York Students March in Commemoration of SELMA

York students march across the historical bridge in commemoration of SELMA (PHOTO BY ASHLEY OLIVER)
York students march across the historical bridge in commemoration of SELMA (PHOTO BY ASHLEY OLIVER)

Twenty-five York College students traveled by bus for twenty-two hours to Selma, Alabama, to commemorate the 50th Anniversary of Bloody Sunday. While the celebration is to honor those who fought for equal rights for blacks, some Selma residents still struggle with poverty.

Some officials attributed the poverty in the black community to the lack of public and private investments.

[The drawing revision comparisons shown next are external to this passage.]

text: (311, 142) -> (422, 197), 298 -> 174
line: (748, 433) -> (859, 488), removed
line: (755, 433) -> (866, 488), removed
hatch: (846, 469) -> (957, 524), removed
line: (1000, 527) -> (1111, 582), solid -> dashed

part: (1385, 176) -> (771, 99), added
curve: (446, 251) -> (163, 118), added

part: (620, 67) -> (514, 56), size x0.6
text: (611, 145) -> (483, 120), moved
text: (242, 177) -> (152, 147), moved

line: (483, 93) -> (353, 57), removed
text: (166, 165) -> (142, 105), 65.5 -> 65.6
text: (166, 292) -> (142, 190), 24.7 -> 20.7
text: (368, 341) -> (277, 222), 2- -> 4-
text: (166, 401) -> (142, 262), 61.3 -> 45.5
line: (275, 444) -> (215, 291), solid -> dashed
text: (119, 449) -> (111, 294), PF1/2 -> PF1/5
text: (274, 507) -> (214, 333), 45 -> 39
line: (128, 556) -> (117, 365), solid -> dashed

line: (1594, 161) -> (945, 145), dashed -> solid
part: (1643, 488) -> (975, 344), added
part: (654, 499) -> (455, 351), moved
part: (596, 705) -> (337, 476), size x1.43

“The older people are going to have to die and the younger people are gonna have to educate themselves to save Selma,” said Michael Jackson, the only black district attorney in Alabama. Jackson believed that intra-racism contributes to the poverty in Selma.  “Most public institutions are still segregated. Most of the Caucasians are taking their money elsewhere instead of investing in the city.”

“Whites make more money than [blacks] and yes, it is because of systemic racism. White people, [Selma] needs your money, ” said Dr. Iyelli Ichie-Hanks, research director of Live Unchained.

Alabama Possible statistics confirmed that Selma ranks 49th worldwide on the poverty list. Nearly 60 percent of children dwelling in Selma’s Dallas County live in poor conditions, below the  federal poverty line. The amount of people living in poverty in Selma increases by 36.8 percent every year.

Councilman Michael Johnson of Selma’s Ward 8, offered a contrasting point of view to the plight and solution to Alabama’s poverty.

“The problem with black folks is they need to stop waiting for people to give them things. We need skilled people,” said Johnson.  “Racism has gotten a lot better in Selma. Blacks own a lot of small businesses now, but that’s because they have the education behind it. White folks take their education seriously, and that’s what we need to see as a [community].”

Johnson noted that there is still minor tension between whites and blacks in Selma. “I’m hoping now with the 50th Anniversary people will see we need help. Not only from whites, but any wealthy person willing to contribute,” said Johnson.

Although some York students knew about Selma’s history, the poverty-stricken communities were a culture shock to them.

“Selma is doing bad because there aren’t any big businesses to provide the people with jobs,” said Shavonique English, a sophomore health administration major. “The United States acts like they’re a perfect country, but cities in poverty like Selma get put on a back burner.”

Senior sociology major, 25-year old Ameila Rampershaud, believed the only way for one to truly appreciate Selma is to experience it.

“[Poverty] stems from systemic racism. Colored people did not have the advantages whites did and it did not change drastically,” Rampershaud said. “You see and hear about how poor [blacks] in Selma are on television, but when you actually come, you can feel how hard they fought.”

Deuel Ross, a member of the Legal Defense Fund for the NAACP, believed racially polarized voting is a contributing factor of poverty in Selma.

“Some black people vote for blacks candidates and vice-versa. This is what causes tension between blacks and whites,” said Ross. “People don’t hear what other candidates may have to offer because they’re too worried about skin color.”

“Race doesn’t have anything to do with it,” said York’s Student Government President Shaikh Amin. “Selma has big people that support them like John Lewis and Al Sharpton, but they have to learn to elect leaders who will get a job done.” Amin believed that Selma residents need to come together and reestablish a strong infrastructure and adapt wiser voting techniques.

Reverend William Barber preached about dirty politics leading to poverty at Brown Chapel.

“If you’re concerned about poverty, you have to be concerned about voting rights. Politicians put their hands on the Bible,  but their hearts are far from it,” Barber said.

The first and only black female lieutenant in Selma, Natasha Fowlkes attributed Selma’s poverty to the small businesses. “Crime rate is very low in Selma because people work so hard in their little businesses, that they don’t have time to commit any crime,” said Fowlkes.

Political science major Shavon Richards believed that Selma’s poverty derives from politics.

“We have to look past racism and look at the residents who regulate the cash flow in Selma. One of the ways to create change is to pay attention to the law and noticing how it affects the poor,” Richards said.

Long time residents expressed cynicism about changes in the state of poverty and race relations.

68-year old Donna Patterson said, “I’ve lived in Alabama my entire life. I’ve witnessed change, but I’ve also seen racism and I still see it. If [blacks and whites] don’t get along, how can anything be done in politics? If blacks can’t come together in Selma, how can there be a big change?”

“I am very grateful [York students] got to see how much people sacrificed their lives and fought for their rights,” said Amin. “I see students in York take certain opportunities for granted, but coming to Selma showed us we should appreciate the little things. Not only did we touch history, but we’re now part of it, too.”